— Supplied passage —
Monday, Jun. 16, 1997

TROUBLES FOR THOMPSON'S SHOW

By MICHAEL WEISSKOPF/WASHINGTON

It was going to be the congressional inquest of the decade. A journey deep into the addled soul of American politics. More FBI agents on board than tracked down John Dillinger. Enough big donors under oath to fill out a fund raiser. Even a man from Watergate swinging the gavel. It would be must-see TV: Big Fred Thompson and his Donorgate hearings.

But a month before the curtain is supposed to rise, the Senate hearings on campaign-finance abuse are shaping up like the movie Titanic, an ambitious production that Hollywood can't seem to bring to the screen. By last week Thompson, an ex-actor who was chief Republican counsel in the Watergate hearings, was still looking for the basic elements of political spectacle: star witness, clear story line, boffo ending. Virtually every principal figure on the foreign-money side of the scandal plans to take the Fifth or has fled--bankrollers James Riady, Charlie Yah Lin Trie and Pauline Kanchanalak are living in Asia, beyond the reach of subpoenas.

Thompson may be hoping to fill in the blanks with a team of gumshoes he dispatched to Asia last Friday. But so far, committee sources tell TIME, the six investigators--two FBI agents, three G.O.P. staff members and one Democrat--have lined up appointments with only two bit players of the more than two dozen people they had hoped to interview. State Department officials tell TIME the China leg of the trip was canceled after the communist government refused to allow independent fact finding there. Instead Beijing promised to allow the team to meet with government officials to discuss in general terms the allegation that China funneled money to Democrats through a cast of Asian Americans. The panel had tried on its own to set up missions to four countries by going from embassy to embassy in Washington. But foreign governments insisted on working out approval for this through the State Department--a basic piece of protocol that Thompson finally acceded to.

— Exercise instructions —
Answer these from the article on the Thompson hearings:
(a) What post did Thompson hold in the Watergate hearings?
(b) How many investigators did Thompson send to Asia, and who made up the team?
(c) Which leg of the trip was canceled?

— Entries provided —
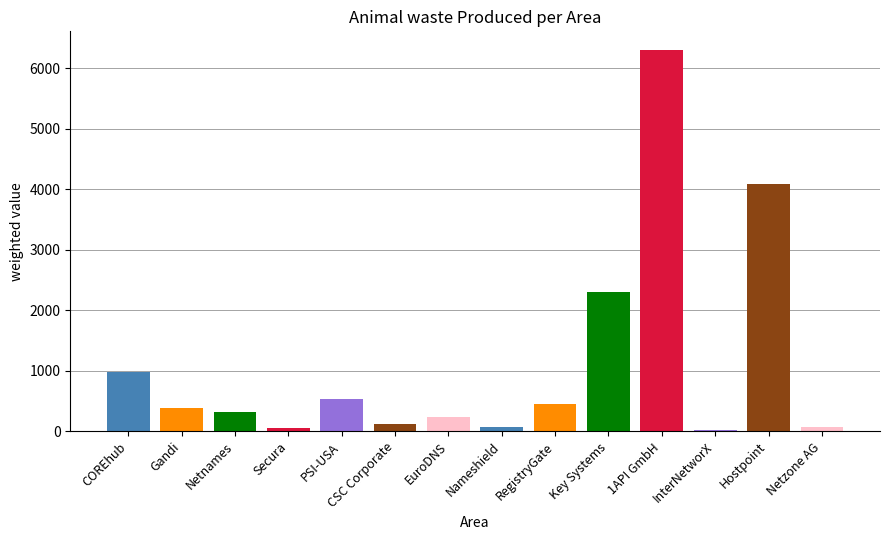

Which category has the highest value across all series?

1API GmbH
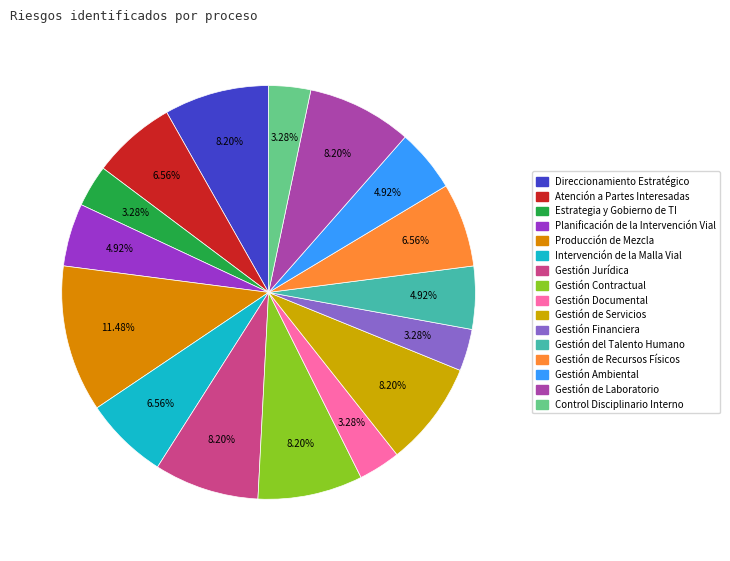

Approximately how many times larger is the value at Gestión Documental compared to Gestión Jurídica?

0.4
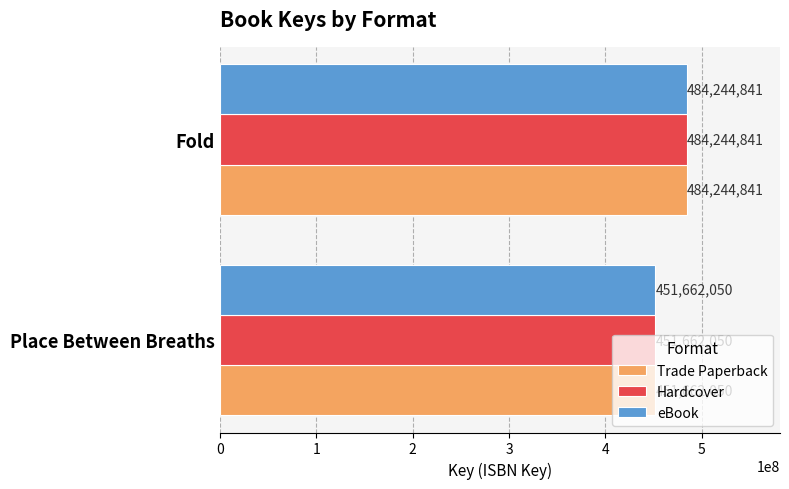

Rank the categories by eBook value from highest to lowest.

Fold, Place Between Breaths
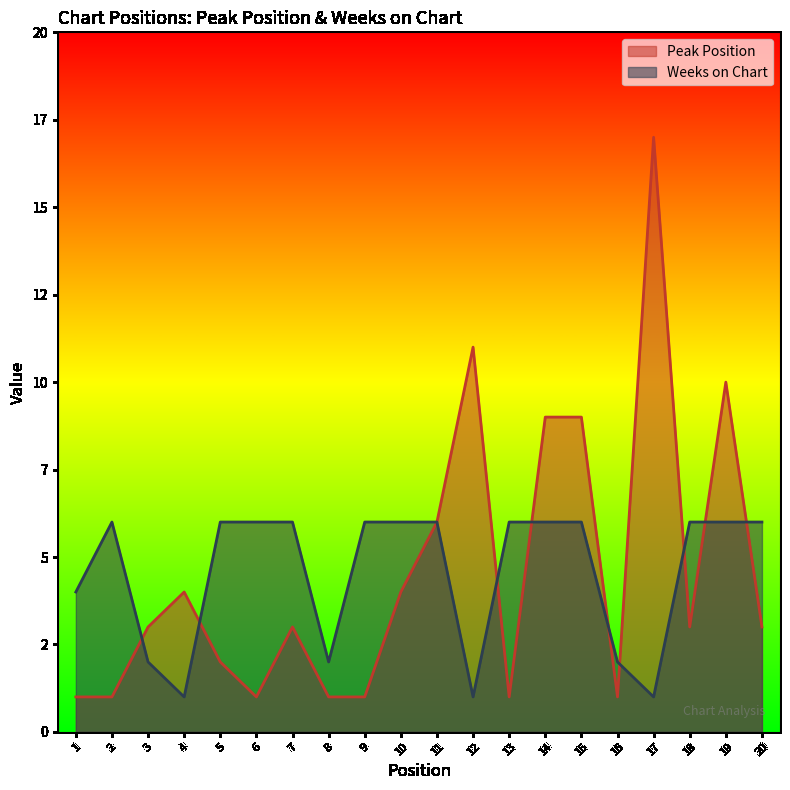

Which series changed the most between 3 and 20?

Weeks on Chart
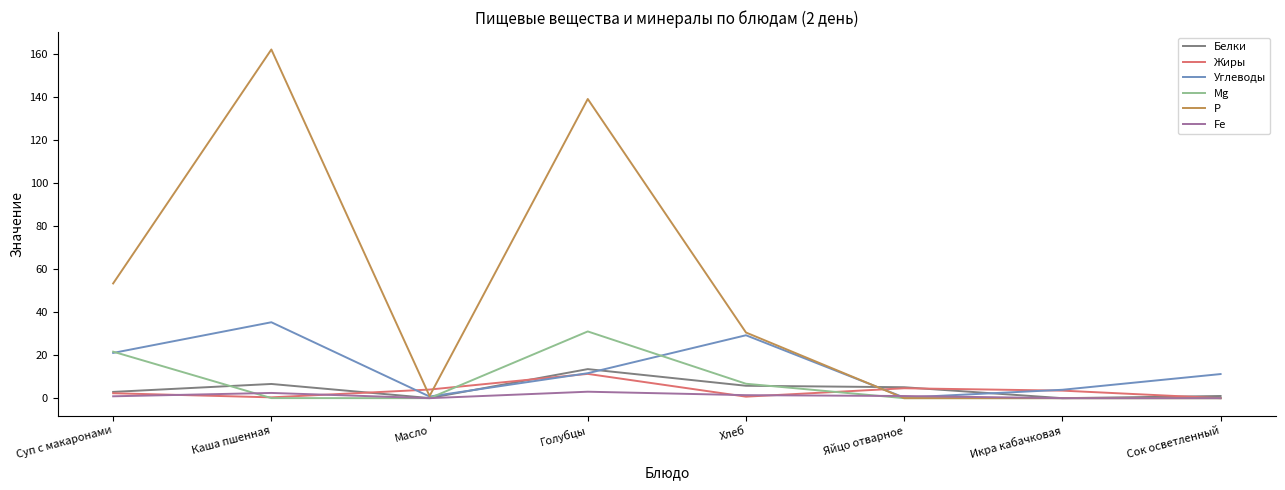

The value of Р at Каша пшенная is 55.0. True or false?

False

— Answer section —
(a) Chief Republican counsel.
(b) Six: two FBI agents, three G.O.P. staff members and one Democrat.
(c) The China leg.